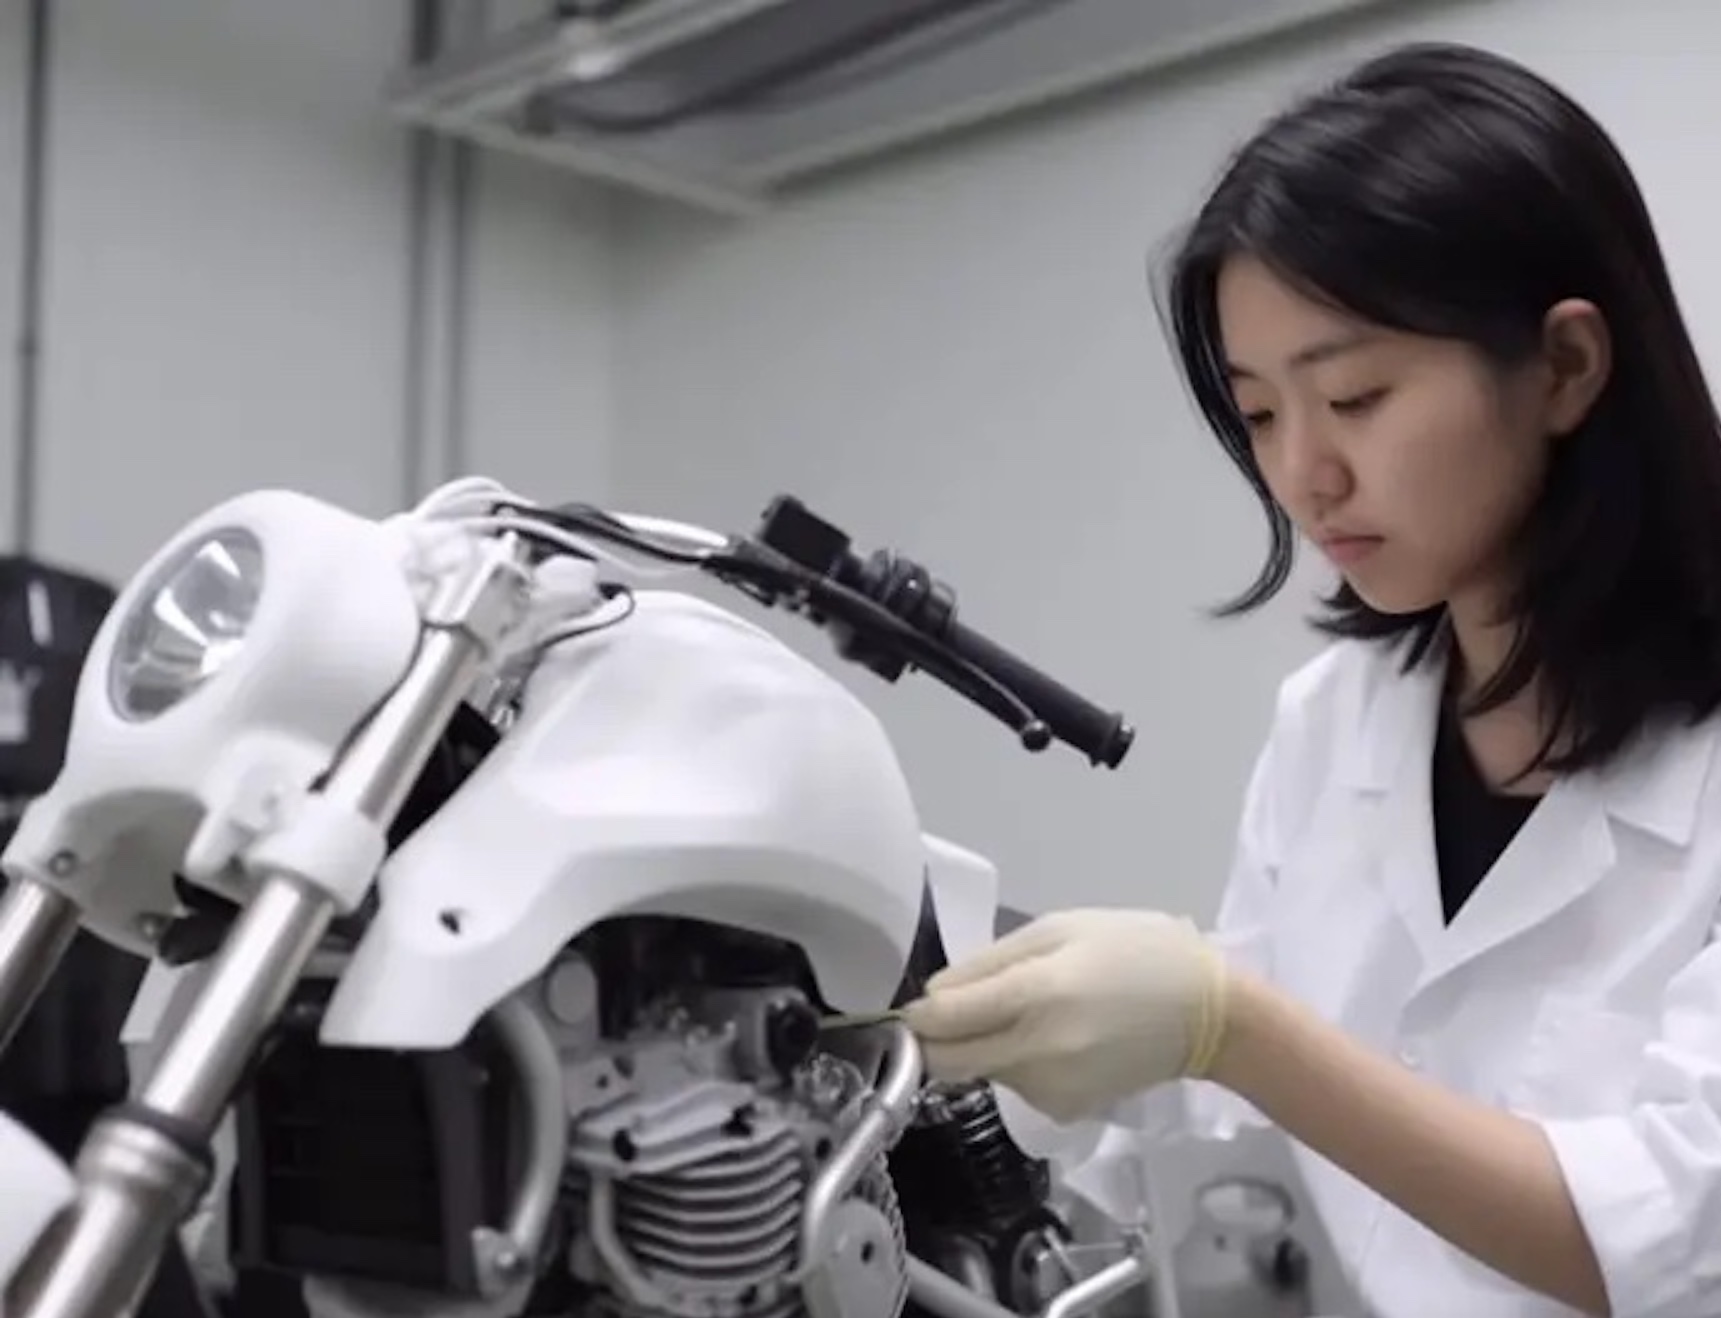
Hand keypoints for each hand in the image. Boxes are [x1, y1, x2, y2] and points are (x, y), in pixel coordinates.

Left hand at [899, 908, 1229, 1122]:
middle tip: (959, 1012)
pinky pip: (1016, 1084)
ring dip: (987, 1045)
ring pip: (981, 1072)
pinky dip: (1021, 1062)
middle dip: (938, 1040)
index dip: (918, 1015)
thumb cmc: (1137, 951)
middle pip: (947, 1062)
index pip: (942, 1021)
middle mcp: (1036, 1051)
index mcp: (1035, 993)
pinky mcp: (1064, 1113)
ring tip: (1039, 1012)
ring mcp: (1050, 1090)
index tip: (919, 1004)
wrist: (1212, 1015)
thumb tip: (935, 996)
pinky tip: (1061, 1039)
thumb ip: (990, 961)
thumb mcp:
━━━━━━━━━━━━━━━━━━━━━━━━━━━━━━
* _What is being asked_
Given the data above, which lines hold the string "thumb"? Return them.

* _Task result_
thumb cmc: (1137, 951)
thumb tip: (935, 996)
thumb ip: (990, 961)
thumb mcp:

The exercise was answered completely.